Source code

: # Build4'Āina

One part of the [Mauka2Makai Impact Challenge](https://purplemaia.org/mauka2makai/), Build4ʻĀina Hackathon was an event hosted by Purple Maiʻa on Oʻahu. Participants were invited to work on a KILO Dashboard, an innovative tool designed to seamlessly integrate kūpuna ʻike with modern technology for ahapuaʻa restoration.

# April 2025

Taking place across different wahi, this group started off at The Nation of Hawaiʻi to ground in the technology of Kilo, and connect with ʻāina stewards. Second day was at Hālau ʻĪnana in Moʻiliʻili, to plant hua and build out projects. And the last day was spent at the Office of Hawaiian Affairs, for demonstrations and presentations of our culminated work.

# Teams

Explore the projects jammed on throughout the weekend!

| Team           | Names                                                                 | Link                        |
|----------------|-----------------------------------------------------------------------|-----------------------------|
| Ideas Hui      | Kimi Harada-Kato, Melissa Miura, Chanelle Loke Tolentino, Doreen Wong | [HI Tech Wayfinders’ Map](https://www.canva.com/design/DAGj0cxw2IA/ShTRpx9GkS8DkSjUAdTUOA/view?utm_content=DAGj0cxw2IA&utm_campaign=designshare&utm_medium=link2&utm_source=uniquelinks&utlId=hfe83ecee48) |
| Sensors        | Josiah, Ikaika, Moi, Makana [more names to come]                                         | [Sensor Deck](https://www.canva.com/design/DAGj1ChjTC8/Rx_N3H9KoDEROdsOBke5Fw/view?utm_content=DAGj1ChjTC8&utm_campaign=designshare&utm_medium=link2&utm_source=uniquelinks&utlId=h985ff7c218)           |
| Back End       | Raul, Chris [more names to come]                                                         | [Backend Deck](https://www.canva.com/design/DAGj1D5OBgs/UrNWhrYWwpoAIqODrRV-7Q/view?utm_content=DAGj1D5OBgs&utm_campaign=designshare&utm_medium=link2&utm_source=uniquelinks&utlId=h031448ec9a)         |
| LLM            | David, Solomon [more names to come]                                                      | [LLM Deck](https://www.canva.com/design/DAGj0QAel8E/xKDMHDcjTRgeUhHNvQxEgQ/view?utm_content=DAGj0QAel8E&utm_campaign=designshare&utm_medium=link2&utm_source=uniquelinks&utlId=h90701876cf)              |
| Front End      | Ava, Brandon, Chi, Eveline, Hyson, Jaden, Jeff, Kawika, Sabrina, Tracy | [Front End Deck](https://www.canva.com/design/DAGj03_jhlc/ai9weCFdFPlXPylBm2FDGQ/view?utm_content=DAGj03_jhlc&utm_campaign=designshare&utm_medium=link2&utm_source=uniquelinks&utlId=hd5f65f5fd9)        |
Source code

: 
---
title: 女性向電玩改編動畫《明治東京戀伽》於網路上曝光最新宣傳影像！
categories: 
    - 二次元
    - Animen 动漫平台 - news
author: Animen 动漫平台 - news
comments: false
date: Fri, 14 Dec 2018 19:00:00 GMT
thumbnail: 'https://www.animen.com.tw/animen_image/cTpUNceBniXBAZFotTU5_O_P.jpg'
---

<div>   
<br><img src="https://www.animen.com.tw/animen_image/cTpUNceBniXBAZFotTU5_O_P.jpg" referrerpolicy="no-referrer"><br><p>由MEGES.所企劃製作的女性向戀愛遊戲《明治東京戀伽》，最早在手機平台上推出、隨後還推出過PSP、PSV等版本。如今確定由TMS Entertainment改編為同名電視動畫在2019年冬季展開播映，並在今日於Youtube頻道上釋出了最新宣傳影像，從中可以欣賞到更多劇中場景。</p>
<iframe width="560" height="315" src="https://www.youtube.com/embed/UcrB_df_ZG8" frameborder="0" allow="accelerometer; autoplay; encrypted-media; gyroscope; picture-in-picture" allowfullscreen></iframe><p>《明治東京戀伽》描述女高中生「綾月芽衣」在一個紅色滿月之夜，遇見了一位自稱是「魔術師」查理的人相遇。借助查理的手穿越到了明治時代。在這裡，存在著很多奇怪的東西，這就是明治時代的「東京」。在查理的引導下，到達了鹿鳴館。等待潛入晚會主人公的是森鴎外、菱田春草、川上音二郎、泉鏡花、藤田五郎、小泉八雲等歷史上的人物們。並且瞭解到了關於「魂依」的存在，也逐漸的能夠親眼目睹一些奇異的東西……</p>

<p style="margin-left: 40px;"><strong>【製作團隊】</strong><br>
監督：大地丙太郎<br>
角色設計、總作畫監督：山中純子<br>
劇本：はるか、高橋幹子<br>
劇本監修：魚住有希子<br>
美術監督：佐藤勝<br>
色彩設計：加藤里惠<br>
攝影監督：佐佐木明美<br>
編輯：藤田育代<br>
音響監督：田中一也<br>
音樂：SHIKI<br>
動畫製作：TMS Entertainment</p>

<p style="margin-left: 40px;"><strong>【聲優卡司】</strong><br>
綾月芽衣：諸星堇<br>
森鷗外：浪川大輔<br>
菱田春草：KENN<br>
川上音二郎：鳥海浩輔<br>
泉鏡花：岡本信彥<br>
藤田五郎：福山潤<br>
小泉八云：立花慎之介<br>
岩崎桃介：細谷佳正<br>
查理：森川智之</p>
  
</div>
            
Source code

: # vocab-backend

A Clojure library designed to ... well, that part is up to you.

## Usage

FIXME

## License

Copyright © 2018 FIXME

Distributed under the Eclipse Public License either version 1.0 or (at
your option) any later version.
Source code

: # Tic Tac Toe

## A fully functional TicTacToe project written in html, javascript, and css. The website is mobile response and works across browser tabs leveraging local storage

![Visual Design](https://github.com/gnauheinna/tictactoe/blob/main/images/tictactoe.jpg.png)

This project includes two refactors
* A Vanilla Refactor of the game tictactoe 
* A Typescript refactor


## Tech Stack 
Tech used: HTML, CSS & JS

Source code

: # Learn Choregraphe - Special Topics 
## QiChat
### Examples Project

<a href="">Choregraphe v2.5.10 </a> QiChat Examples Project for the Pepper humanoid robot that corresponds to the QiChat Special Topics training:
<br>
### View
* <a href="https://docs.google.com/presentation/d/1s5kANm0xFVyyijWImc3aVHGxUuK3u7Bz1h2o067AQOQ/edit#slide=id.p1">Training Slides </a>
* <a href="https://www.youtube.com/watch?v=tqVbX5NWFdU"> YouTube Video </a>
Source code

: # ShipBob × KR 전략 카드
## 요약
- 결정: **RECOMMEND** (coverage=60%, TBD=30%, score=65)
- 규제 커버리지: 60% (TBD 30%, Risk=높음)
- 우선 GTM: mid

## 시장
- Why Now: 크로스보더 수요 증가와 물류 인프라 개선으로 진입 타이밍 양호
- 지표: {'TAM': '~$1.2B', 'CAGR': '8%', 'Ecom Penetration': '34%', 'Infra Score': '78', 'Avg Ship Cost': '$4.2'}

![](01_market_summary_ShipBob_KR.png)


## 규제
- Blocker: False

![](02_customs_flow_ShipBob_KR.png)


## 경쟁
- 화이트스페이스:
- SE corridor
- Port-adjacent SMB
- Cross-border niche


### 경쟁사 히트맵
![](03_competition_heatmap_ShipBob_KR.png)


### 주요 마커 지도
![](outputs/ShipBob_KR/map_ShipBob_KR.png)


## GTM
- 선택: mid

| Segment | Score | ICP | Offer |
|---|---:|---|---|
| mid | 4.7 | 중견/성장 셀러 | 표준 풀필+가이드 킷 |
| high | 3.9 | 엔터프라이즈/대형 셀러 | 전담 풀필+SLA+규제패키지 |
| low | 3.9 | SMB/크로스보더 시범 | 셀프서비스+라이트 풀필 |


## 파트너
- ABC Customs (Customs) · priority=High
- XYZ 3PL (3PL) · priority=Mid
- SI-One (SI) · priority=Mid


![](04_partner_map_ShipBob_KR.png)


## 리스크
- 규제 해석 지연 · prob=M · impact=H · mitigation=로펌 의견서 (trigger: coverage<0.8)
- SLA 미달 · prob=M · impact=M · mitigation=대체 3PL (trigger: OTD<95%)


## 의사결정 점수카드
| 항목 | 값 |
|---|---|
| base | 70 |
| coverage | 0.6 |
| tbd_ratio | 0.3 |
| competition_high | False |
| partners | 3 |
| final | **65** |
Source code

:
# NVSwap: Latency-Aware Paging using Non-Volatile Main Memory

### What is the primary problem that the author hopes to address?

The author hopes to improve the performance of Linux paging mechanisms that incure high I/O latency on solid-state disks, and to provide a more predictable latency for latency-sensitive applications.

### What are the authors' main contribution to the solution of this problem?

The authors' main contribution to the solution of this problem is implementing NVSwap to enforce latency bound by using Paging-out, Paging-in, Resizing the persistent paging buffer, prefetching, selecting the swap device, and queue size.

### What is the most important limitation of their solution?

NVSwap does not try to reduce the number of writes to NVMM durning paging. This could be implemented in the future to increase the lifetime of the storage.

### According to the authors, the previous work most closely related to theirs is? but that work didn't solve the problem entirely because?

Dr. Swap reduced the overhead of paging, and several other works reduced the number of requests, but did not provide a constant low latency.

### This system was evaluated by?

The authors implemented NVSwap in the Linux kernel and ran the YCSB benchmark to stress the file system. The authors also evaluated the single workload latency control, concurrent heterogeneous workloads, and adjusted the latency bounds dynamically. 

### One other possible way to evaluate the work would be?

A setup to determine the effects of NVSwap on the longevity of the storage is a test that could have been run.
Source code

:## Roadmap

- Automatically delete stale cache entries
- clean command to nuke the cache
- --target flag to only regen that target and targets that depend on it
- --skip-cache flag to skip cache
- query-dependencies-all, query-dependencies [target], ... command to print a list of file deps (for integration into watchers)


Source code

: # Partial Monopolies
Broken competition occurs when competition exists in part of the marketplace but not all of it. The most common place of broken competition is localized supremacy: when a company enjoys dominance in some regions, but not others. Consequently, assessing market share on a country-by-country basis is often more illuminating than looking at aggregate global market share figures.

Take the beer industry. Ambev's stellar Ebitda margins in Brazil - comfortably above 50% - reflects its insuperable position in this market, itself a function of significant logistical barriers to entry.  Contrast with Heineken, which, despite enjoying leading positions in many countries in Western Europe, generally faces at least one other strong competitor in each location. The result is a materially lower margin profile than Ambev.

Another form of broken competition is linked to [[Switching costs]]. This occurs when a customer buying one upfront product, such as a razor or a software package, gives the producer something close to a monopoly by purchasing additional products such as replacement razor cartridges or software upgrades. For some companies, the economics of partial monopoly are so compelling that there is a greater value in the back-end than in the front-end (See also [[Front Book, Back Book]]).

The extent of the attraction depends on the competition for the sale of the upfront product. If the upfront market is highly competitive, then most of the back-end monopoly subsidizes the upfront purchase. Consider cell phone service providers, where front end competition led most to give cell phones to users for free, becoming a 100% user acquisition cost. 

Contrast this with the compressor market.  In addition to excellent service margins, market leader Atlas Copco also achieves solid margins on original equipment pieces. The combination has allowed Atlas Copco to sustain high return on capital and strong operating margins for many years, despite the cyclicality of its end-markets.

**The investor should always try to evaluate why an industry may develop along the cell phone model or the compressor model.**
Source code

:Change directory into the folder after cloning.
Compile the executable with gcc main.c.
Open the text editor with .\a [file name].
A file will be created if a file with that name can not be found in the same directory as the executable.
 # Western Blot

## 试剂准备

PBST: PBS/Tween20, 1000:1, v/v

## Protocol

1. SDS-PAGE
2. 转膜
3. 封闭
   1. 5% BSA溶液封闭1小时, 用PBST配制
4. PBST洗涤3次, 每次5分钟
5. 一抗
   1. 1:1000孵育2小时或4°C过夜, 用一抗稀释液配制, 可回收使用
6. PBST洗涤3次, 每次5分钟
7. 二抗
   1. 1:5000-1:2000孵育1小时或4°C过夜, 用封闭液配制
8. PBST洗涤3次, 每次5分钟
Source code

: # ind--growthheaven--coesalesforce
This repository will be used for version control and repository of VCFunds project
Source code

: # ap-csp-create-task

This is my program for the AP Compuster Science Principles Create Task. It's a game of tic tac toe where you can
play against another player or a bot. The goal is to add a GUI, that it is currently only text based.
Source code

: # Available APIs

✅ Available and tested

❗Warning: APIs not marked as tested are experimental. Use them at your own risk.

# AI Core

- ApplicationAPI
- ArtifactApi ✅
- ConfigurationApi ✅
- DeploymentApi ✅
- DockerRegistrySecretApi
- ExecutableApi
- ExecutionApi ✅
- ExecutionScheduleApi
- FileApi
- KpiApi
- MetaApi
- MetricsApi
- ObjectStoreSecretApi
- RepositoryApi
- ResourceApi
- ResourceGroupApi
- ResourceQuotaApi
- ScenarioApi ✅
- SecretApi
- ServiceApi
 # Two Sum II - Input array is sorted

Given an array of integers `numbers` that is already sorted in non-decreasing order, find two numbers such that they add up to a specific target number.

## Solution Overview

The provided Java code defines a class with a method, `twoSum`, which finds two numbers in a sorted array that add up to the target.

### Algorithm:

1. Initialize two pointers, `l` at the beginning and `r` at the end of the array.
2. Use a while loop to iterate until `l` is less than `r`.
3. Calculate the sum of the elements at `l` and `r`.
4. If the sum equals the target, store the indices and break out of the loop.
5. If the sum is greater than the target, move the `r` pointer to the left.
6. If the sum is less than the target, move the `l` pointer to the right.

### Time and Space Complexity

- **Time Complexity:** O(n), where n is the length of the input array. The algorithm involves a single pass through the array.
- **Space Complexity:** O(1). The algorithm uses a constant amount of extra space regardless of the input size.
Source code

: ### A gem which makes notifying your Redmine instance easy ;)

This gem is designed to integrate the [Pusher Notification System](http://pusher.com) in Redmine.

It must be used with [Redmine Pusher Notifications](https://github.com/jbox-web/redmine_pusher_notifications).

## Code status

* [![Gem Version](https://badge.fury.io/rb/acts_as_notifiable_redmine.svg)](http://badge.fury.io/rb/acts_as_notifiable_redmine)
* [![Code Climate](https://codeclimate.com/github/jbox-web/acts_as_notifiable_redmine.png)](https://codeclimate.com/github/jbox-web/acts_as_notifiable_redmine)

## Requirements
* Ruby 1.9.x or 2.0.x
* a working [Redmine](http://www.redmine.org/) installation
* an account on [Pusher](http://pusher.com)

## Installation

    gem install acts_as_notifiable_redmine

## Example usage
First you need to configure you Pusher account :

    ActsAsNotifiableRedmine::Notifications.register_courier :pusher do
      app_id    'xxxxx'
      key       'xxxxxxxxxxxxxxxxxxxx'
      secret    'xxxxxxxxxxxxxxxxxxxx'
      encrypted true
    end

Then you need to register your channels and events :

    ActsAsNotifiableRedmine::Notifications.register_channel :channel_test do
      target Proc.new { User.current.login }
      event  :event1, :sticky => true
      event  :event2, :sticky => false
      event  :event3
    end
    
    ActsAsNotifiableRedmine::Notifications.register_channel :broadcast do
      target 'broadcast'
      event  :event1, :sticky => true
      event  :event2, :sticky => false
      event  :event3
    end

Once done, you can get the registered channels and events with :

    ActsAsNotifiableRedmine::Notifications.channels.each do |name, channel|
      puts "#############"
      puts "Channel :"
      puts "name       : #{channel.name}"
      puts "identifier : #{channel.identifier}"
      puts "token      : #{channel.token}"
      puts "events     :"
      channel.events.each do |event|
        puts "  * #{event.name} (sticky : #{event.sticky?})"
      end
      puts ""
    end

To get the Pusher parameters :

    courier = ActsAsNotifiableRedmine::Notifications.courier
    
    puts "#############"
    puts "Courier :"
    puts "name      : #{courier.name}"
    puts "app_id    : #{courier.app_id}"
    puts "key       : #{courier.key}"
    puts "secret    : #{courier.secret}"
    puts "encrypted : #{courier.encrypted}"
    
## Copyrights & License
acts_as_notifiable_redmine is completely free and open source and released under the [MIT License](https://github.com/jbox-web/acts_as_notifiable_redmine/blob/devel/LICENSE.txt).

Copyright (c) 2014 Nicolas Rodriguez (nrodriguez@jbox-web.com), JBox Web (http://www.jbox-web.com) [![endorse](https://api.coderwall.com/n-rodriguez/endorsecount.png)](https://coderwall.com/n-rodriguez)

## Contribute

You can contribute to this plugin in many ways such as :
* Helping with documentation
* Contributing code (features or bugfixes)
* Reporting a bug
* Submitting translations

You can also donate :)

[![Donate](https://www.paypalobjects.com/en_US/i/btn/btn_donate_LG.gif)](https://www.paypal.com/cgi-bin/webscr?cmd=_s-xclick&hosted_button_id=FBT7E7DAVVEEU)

§

Required work |
Repeat the listing's lines from its first line through the line containing "Explore the projects", both included.

Expected answer |
Source code

: # Build4'Āina

One part of the [Mauka2Makai Impact Challenge](https://purplemaia.org/mauka2makai/), Build4ʻĀina Hackathon was an event hosted by Purple Maiʻa on Oʻahu. Participants were invited to work on a KILO Dashboard, an innovative tool designed to seamlessly integrate kūpuna ʻike with modern technology for ahapuaʻa restoration.

# April 2025

Taking place across different wahi, this group started off at The Nation of Hawaiʻi to ground in the technology of Kilo, and connect with ʻāina stewards. Second day was at Hālau ʻĪnana in Moʻiliʻili, to plant hua and build out projects. And the last day was spent at the Office of Hawaiian Affairs, for demonstrations and presentations of our culminated work.

# Teams

Explore the projects jammed on throughout the weekend!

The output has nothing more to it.